Universal Model for Deposition of Entities from Molecular to Nanosizes on Nanofibers

TL;DR

This paper introduces a comprehensive model for the deposition of entities from molecular to nanoscale sizes on nanofibers, considering transport mechanisms and adhesion probabilities, validated against experimental data.

Contribution

A unified model for entity deposition on nanofibers across a wide size range, incorporating convective diffusion, interfacial interactions, and adhesion kinetics, validated with experimental data.

Findings

Model accurately predicts deposition behavior across sizes.

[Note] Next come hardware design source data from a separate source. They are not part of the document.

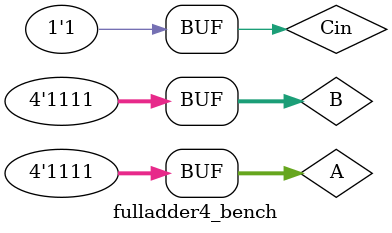
<source format=v>
module fulladder4_bench;
reg [3:0] A;
reg [3:0] B;
reg Cin;

wire [3:0] S;
wire Cout;

fulladder4 iDut(.A(A), 
                .B(B), 
                .Cin(Cin),
                .S(S),
                .Cout(Cout));

initial
begin

    A = 3'b000;
    B = 3'b000;
    Cin = 0;
    #10;

    A = 3'b010;
    B = 3'b001;
    Cin = 0;
    #10;

    A = 3'b011;
    B = 3'b011;
    Cin = 0;
    #10;

    A = 4'b1111;
    B = 4'b1111;
    Cin = 1;
    #10;
end

endmodule
</source>
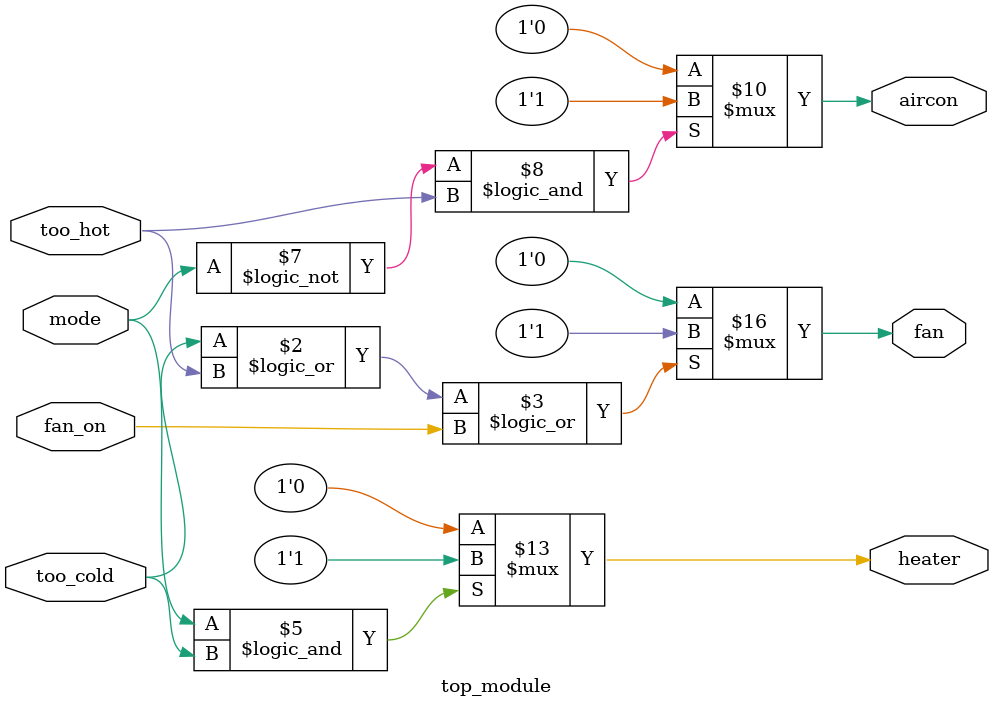
<source format=sv>
module top_module(
	input mode,
	input too_cold, 
	input too_hot,
	input fan_on,
	output heater,
	output aircon,
	output fan
);

  reg fan, heater, aircon;
  
  // Fan control
  always @(*)
  begin
    if (too_cold || too_hot || fan_on)
      fan = 1;
    else
      fan = 0;
  end
  
  // Heater control
  always @(*)
  begin
    if (mode && too_cold)
      heater = 1;
    else
      heater = 0;
  end
  
  // Air conditioner control
  always @(*)
  begin
    if (!mode && too_hot)
      aircon = 1;
    else
      aircon = 0;
  end

endmodule

</source>
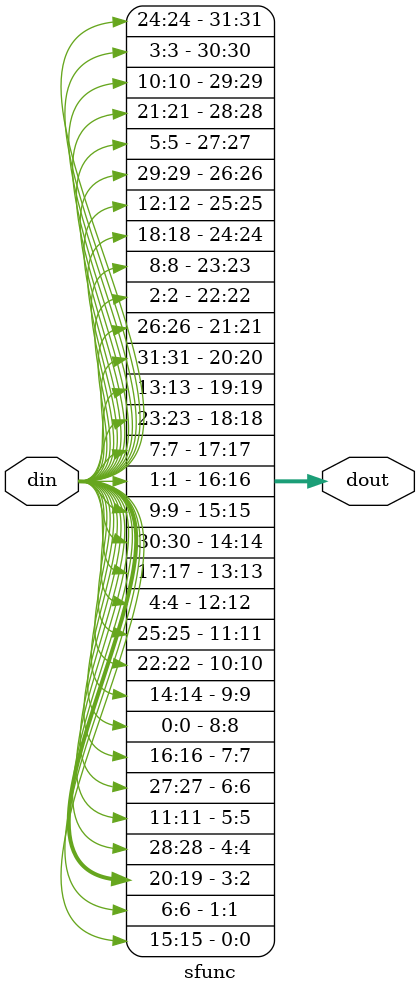
<source format=sv>
/*
File     : pfunc.sv
Designer : Dustin Brothers <github.com/rdustinb>
Date     : April 28, 2011
Abstract : Performs a simple bit-level transposition
         of all 32-bits after combination of the 
         f(R,K) function.

-----------------------------------------------------
Description    :
   This function is very simple and similar to the 
Initial Permutation in that it just remaps the 32-bit
field order.

ToDo           :
   Complete logic 
   Simulate and verify 

Known Issues   :

-----------------------------------------------------
Development Log
-----------------------------------------------------
Date        Init     Description
-----------------------------------------------------
04/23/11    DB       Initial Design
-----------------------------------------------------
*/

`timescale 1ns/100ps

module sfunc(
   input [31:0]      din,
   output [31:0]     dout
   );

// Permutation Function
assign dout = {
   din[24],din[3],din[10],din[21],
   din[5],din[29],din[12],din[18],
   din[8],din[2],din[26],din[31],
   din[13],din[23],din[7],din[1],
   din[9],din[30],din[17],din[4],
   din[25],din[22],din[14],din[0],
   din[16],din[27],din[11],din[28],
   din[20],din[19],din[6],din[15]
   };

endmodule

</source>
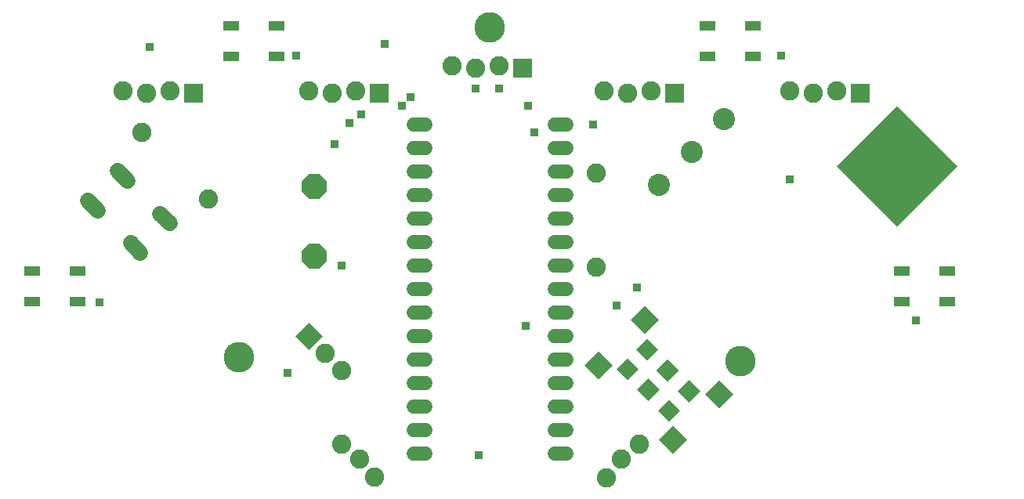
<source format=gts>
G75*
%MOIN*%
%OFA0B0*%
%FSLAX25Y25*%
%IPPOS*%
%LPD*%
%AMOC8*
5,1,8,0,0,1.08239X$1,22.5*
%
%ADD10C,0.13005*%
%ADD11R,0.06706X0.04343*%
%ADD12C,0.09400*%
%ADD13C,0.08200*%
%ADD14OC8,0.10800*%
%ADD15R,0.08200X0.08200*%
%ADD16C,0.05950*%
%ADD17C,0.06800*%
%ADD18R,0.08200X0.08200*%
%ADD19R,0.08477X0.08477*%
%ADD20R,0.06737X0.06737*%
%ADD21R,0.36233X0.36233*%
%ADD22R,0.03778X0.03778*%
D10*
X0121438Y0098308D03*
X0334910Y0096808D03*
X0228209Y0238957D03*
D11*
X0320926Y0239548D03*
X0340217Y0239548D03*
X0340217Y0226556D03*
X0320926Y0226556D03*
X0403603Y0135217D03*
X0403603Y0122225D03*
X0422894Y0122225D03*
X0422894Y0135217D03*
X0137461Y0226556D03*
X0118170Y0226556D03*
X0118170Y0239548D03*
X0137461Y0239548D03*
X0052816Y0135217D03*
X0033524Y0135217D03*
X0033524Y0122225D03*
X0052816Y0122225D03*
D12*
X0300073Y0171870D03*
X0313993Y0185789D03*
X0327912Y0199708D03*
D13*
X0355690Y0211898D03*
X0365690Y0210898D03*
X0375690Y0211898D03*
X0296950Y0211898D03*
X0286950Y0210898D03*
X0276950Y0211898D03*
X0231989Y0222459D03*
X0221989Y0221459D03*
X0211989Y0222459D03*
X0170965Y0211898D03*
X0160965Y0210898D03*
X0150965Y0211898D03*
X0092225Y0211898D03*
X0082225Y0210898D03*
X0072225Y0211898D03*
X0080209Y0194044D03*
X0108493Y0165760D03*
X0158105Y0100050D03*
X0164988Y0092796D03*
X0165122Y0061585D03*
X0172900Y0055221D03*
X0179264Y0047443D03*
X0277813Y0047300D03*
X0284177Y0055079D03*
X0291955Y0061443D03*
X0273623Y0136743D03*
X0273623Y0176743D03*
D14*
X0153406Y0171080D03*
X0153406Y0141480D03*
D15*
X0180965Y0210898D03*
X0241989Y0221459D03*
X0306950Y0210898D03*
X0385690Y0210898D03*
X0102225Y0210898D03*
D16*
X0195792Y0197359D02*
X0200942Y0197359D01*
X0200942Y0187359D02*
X0195792Y0187359D01*
X0195792Y0177359D02*
X0200942Y0177359D01*
X0200942Y0167359D02*
X0195792Y0167359D01*
X0195792Y0157359D02*
X0200942Y0157359D01*
X0200942Y0147359D02*
X0195792Y0147359D01*
X0195792Y0137359D02*
X0200942Y0137359D01*
X0200942Y0127359D02*
X0195792Y0127359D01*
X0195792Y0117359D02*
X0200942Y0117359D01*
X0200942Y0107359D02*
X0195792Y0107359D01*
X0195792Y0097359D02*
X0200942Y0097359D01*
X0200942Y0087359D02*
X0195792Y0087359D01*
X0195792Y0077359D02*
X0200942Y0077359D01*
X0200942Y0067359D02*
X0195792Y0067359D01*
X0195792Y0057359D02*
X0200942Y0057359D01*
X0255792Y0057359D02*
X0260942Y0057359D01*
X0260942Y0067359D02*
X0255792Y0067359D01*
X0255792Y0077359D02*
X0260942Y0077359D01*
X0260942Y0087359D02*
X0255792Y0087359D01*
X0255792Y0097359D02*
X0260942Y0097359D01*
X0260942Y0107359D02*
X0255792Y0107359D01*
X0255792Y0117359D02*
X0260942Y0117359D01*
X0260942Y0127359D02*
X0255792Y0127359D01*
X0255792Y0137359D02*
X0260942Y0137359D01*
X0260942Y0147359D02*
X0255792Y0147359D01*
X0255792Y0157359D02*
X0260942Y0157359D01*
X0260942Y0167359D02*
X0255792Y0167359D01*
X0255792Y0177359D02*
X0260942Y0177359D01*
X0260942Y0187359D02*
X0255792Y0187359D01*
X0255792Y0197359D02*
X0260942Y0197359D01*
D17*
X0092132Y0155338D02*
X0087889Y0159581D01*
X0075303Y0146994D02*
X0079545Y0142752D01*
X0061443Y0160854D02*
X0057201Y0165096D01*
X0069787Y0177683D02*
X0074030Y0173440D01*
D18*
G36*
X0151070Y0101508D02*
X0145425Y0107455D01*
X0151372Y0113100D01*
X0157017Y0107153D01*
X0151070Y0101508D01*
G37*
D19*
G36*
X0280457Y0095259D02*
X0274464Y0089266D01*
X0268471Y0095259D01*
X0274464Y0101252D01*
X0280457Y0095259D01*
G37*
G36*
X0300256Y0114493D02*
X0294263Y0108500D01*
X0288270Y0114493D01*
X0294263Y0120486D01*
X0300256Y0114493D01*
G37*
G36*
X0331722Y0082885D02*
X0325729Y0076892D01*
X0319736Y0082885D01*
X0325729Y0088878D01*
X0331722Y0082885D01*
G37*
G36*
X0312277Y0063439D02*
X0306284Y0057446D01*
X0300291Y0063439D01*
X0306284Y0069432D01*
X0312277Y0063439D01*
G37*
D20*
G36*
X0309279Y0075814D02*
X0304516Y0071051D01*
X0299753Y0075814D01*
X0304516Y0080577D01*
X0309279Y0075814D01*
G37*
G36*
X0317764Y0084016D02*
X0313001Y0079253D01*
X0308238Y0084016D01*
X0313001Y0088779D01*
X0317764Y0084016D01*
G37*
G36*
X0308713Y0092926D02*
X0303950Y0088163D01*
X0299187Y0092926D01*
X0303950Y0097689D01*
X0308713Y0092926D01*
G37*
G36*
X0300440Y0084653D02*
X0295677Y0079890D01*
X0290914Y0084653D01*
X0295677Y0089416D01*
X0300440Y0084653D01*
G37*
G36*
X0291601Y0093491D02*
X0286838Y0088728D01*
X0282075Y0093491D01*
X0286838Y0098254D01*
X0291601Y0093491D01*
G37*
G36*
X0299945Y0101694D02*
X0295182Y0096931D01*
X0290419Y0101694D01*
X0295182Y0106457D01*
X0299945Y0101694D01*
G37*
D21*
G36*
X0427057Y0179902D02*
X0401438Y0154283D01*
X0375819Y0179902D01*
X0401438Y0205521D01*
X0427057Y0179902D01*
G37*
D22*
X0142048Y0091733D03*
X0165172Y0137359D03*
X0153659Y0141733D03*
X0162048Y0189233D03*
X0168298Y0198227D03*
X0173298Y0201733D03*
X0190798Y0205483D03*
X0194548Y0209233D03*
X0222048Y0212739D03*
X0232048Y0212739D03*
X0244548Y0205483D03*
X0247048Y0194233D03*
X0272048Y0197359D03*
X0352048Y0226733D03*
X0355798Y0174233D03*
X0290798Y0127983D03*
X0282048Y0120483D03*
X0243298Y0111733D03*
X0223298Y0056733D03*
X0062048Y0121733D03*
X0145798Y0226733D03*
X0183298Y0231733D03*
X0083298Y0230483D03*
X0409548Y0114233D03*
M02*

</source>
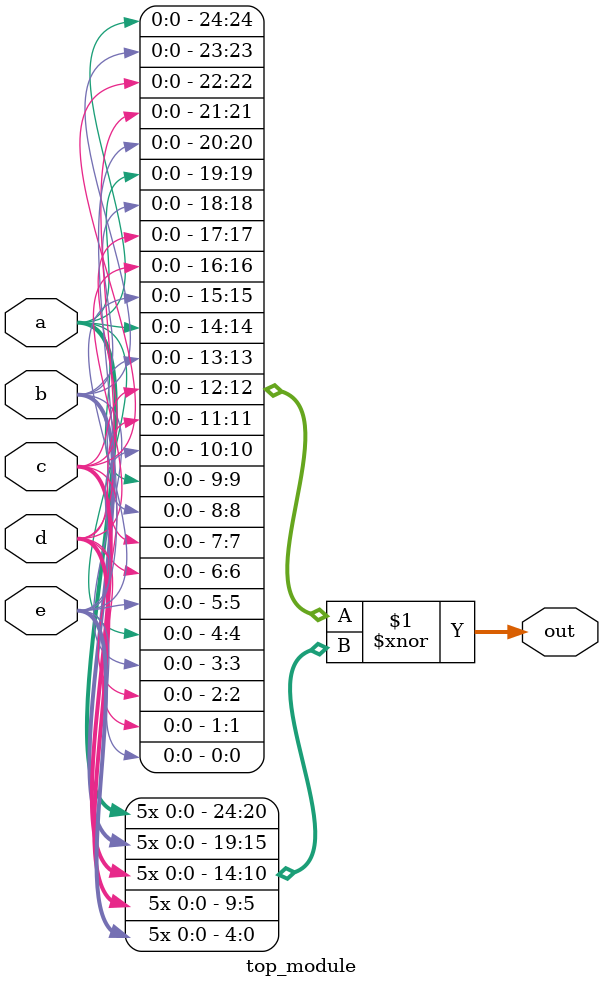
<source format=v>
module top_module (
    input a, b, c, d, e,
    output [24:0] out );
    assign out = {5{a,b,c,d,e} }^~{{5{a}},{5{b}},{5{c}},{5{d}},{5{e}}};

endmodule

</source>
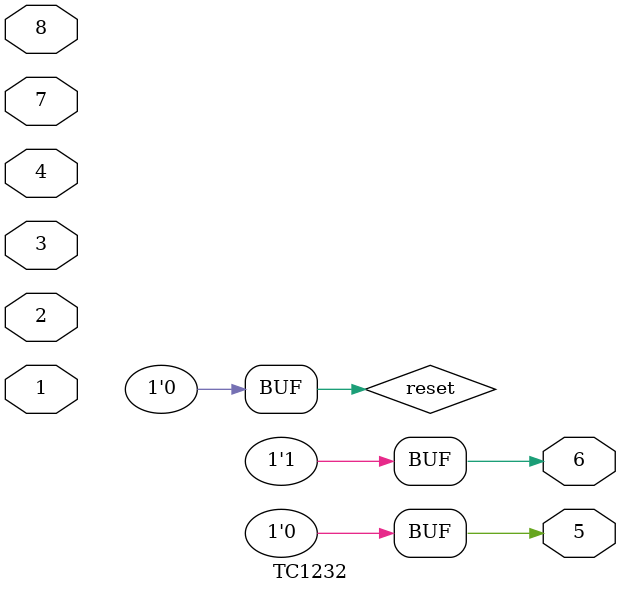
<source format=v>
/* module for TC1232 CPU watchdog */
`timescale 1 ns / 100 ps
module TC1232 ( \1 , \2 , \3 , \4 , \5 , \6 , \7 , \8 ) ;
  input \1 , \2 , \3 , \4 , \7 , \8 ;
  output \5 , \6 ;
  reg reset ;

  assign \5 = reset ;
  assign \6 = ~reset ;

  initial
  begin
    reset = 1'b1 ;
    #1000
    reset = 1'b0 ;
  end
endmodule

</source>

Adhesion probability decreases with smaller entity sizes.

Dimensionless surface coverage enhances understanding of adhesion kinetics.

Abstract

Understanding the behavior of entities is critical to the development of new policies and technologies aiming at global health and wellbeing; this paper presents a unified model developed and validated for the deposition of entities, ranging from a few Angstroms to tens of nanometers,on nanofibers. The transport of entities is based on convective diffusion and interfacial interactive diffusion. As the size of entities decreases to intermediate sizes - between gas molecules and nanoparticles - adhesion probability on the surface is less than unity, which is determined by the interfacial interactions and kinetics of adhesion. Dimensionless surface coverage provides a better understanding of adhesion kinetic by considering the effects of initial concentration and time. The model is validated by available experimental data in the literature.